BEGIN

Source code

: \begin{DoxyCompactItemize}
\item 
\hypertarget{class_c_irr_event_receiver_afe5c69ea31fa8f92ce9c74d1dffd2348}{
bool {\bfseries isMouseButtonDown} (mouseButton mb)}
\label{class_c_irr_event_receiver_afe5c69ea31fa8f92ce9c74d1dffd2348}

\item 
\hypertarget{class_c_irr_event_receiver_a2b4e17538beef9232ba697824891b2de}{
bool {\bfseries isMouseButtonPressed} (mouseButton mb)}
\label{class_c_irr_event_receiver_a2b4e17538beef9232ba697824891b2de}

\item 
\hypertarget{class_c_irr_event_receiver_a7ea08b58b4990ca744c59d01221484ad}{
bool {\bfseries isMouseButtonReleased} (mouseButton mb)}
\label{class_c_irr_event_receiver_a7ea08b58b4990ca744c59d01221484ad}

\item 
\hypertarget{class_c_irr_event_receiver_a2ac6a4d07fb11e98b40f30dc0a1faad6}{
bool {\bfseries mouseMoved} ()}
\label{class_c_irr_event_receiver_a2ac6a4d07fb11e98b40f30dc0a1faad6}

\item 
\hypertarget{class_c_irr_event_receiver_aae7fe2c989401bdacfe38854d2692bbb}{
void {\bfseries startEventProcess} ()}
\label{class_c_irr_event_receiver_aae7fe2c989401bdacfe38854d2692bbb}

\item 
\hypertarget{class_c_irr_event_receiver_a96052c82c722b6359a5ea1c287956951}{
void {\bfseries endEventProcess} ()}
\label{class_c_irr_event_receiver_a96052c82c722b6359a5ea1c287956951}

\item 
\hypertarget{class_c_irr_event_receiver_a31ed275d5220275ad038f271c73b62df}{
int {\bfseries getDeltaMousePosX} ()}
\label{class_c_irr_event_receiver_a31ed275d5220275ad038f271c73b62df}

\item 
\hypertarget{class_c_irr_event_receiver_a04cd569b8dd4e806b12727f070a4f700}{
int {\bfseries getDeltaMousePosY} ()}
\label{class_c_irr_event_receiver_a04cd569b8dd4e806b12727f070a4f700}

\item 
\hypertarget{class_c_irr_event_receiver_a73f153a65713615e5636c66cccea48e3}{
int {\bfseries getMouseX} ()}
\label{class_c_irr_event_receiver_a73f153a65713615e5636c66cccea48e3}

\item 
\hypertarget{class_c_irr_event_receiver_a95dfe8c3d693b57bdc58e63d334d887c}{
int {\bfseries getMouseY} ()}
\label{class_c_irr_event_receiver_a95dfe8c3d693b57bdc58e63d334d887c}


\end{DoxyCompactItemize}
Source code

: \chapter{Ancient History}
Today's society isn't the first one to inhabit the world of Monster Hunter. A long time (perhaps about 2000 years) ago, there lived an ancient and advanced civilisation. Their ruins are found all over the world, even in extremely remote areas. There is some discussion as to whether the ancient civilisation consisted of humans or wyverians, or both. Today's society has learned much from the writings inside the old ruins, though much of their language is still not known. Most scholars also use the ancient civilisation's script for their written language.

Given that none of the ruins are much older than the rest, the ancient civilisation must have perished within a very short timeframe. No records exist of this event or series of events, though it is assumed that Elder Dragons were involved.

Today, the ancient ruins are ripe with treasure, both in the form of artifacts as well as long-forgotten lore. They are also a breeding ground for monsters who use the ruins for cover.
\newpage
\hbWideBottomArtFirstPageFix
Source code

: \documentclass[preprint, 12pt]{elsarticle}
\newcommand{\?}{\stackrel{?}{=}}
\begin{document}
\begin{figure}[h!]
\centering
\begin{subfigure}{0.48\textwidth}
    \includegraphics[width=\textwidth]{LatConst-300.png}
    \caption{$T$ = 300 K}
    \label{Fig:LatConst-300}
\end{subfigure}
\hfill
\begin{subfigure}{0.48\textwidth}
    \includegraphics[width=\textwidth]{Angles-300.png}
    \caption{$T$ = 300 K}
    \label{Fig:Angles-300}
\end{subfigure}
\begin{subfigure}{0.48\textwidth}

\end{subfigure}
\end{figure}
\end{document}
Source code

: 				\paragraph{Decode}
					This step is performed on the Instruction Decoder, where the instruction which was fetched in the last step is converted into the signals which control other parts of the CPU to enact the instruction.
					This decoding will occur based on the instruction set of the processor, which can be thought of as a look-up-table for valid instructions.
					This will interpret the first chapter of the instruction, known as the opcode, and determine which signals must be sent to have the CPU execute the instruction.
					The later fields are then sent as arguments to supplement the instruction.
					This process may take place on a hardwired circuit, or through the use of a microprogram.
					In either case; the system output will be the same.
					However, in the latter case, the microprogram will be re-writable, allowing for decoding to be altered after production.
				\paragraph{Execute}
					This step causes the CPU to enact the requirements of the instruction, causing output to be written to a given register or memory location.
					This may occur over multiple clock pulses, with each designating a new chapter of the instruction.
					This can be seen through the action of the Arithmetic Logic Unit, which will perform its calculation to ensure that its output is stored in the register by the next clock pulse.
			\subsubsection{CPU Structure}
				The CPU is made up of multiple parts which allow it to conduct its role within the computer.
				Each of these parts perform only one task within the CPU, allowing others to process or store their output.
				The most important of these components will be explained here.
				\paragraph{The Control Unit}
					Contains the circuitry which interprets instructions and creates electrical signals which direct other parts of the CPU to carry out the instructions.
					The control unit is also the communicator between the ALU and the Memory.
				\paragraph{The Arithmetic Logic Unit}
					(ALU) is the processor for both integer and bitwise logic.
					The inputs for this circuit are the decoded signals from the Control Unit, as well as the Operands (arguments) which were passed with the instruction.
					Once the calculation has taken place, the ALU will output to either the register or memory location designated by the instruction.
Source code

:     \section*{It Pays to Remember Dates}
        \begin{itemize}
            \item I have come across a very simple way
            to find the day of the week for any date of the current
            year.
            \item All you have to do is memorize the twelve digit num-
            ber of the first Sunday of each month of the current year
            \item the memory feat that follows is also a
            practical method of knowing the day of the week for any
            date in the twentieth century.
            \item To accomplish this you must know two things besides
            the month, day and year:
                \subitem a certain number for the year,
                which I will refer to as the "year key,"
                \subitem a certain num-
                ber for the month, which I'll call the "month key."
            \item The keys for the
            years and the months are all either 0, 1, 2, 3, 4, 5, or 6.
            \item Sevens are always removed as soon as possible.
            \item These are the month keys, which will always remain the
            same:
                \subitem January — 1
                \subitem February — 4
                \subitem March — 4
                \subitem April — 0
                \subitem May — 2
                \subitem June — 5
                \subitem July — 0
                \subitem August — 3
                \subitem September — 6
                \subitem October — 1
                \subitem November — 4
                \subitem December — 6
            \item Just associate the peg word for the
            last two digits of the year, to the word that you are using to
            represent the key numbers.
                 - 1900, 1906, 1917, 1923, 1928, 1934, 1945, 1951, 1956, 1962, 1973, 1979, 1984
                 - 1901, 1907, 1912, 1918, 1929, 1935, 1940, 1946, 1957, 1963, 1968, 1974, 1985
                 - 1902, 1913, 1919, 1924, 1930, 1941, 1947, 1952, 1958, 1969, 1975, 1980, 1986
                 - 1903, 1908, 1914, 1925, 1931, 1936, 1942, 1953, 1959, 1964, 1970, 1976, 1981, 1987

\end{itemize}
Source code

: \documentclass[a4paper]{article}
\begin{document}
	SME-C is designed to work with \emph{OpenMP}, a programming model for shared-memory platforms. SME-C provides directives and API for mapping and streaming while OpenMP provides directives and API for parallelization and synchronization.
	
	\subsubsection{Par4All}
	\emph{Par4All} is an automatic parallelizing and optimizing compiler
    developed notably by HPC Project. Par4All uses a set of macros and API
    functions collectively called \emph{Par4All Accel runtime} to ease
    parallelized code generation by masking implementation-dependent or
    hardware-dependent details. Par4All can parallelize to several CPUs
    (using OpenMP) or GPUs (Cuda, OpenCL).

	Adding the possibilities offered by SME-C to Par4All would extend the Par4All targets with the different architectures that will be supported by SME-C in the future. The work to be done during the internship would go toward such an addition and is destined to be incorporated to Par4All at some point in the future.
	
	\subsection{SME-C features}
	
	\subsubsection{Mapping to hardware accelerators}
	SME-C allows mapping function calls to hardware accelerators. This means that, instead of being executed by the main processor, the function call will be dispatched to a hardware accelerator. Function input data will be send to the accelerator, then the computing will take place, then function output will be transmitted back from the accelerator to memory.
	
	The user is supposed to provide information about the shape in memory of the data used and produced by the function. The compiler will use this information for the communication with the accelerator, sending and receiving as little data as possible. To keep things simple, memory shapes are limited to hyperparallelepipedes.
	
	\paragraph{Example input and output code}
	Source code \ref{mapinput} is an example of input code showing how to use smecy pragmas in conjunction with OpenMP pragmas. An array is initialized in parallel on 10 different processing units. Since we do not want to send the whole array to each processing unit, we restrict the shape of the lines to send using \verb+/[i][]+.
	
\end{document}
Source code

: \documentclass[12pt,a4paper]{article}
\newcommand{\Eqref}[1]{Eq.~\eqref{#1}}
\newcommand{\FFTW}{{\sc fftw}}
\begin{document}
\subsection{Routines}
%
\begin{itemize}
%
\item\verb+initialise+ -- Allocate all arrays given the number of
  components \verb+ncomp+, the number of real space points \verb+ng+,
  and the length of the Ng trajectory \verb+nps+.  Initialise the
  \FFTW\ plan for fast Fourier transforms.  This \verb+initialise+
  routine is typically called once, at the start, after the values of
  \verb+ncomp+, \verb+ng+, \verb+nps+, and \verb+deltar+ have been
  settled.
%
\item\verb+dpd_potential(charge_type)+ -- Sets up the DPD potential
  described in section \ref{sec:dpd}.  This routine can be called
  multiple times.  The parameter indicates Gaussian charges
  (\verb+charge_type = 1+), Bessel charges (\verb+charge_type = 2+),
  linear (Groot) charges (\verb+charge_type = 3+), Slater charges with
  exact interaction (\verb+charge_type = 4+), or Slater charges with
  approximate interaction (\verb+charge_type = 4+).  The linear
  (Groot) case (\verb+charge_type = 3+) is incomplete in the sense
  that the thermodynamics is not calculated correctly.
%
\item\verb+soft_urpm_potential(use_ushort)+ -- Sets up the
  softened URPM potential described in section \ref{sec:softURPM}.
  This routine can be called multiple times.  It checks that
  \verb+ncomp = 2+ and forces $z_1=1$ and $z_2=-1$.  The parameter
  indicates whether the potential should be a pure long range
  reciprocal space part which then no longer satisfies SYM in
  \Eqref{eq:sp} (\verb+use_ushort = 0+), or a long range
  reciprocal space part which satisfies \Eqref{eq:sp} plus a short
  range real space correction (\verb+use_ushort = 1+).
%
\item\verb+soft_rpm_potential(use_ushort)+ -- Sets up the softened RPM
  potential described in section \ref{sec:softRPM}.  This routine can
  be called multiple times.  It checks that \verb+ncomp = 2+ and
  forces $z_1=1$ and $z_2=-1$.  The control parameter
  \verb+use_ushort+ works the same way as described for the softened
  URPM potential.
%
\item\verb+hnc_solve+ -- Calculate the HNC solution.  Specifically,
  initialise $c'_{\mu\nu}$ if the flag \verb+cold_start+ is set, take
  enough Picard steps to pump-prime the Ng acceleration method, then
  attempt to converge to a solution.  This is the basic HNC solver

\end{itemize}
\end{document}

END

EXERCISE DIRECTIONS.
Scan the material above for the string "same" and copy every line that has it.

RESPONSE TO THIS TASK.
					In either case; the system output will be the same.
            same:
  \verb+use_ushort+ works the same way as described for the softened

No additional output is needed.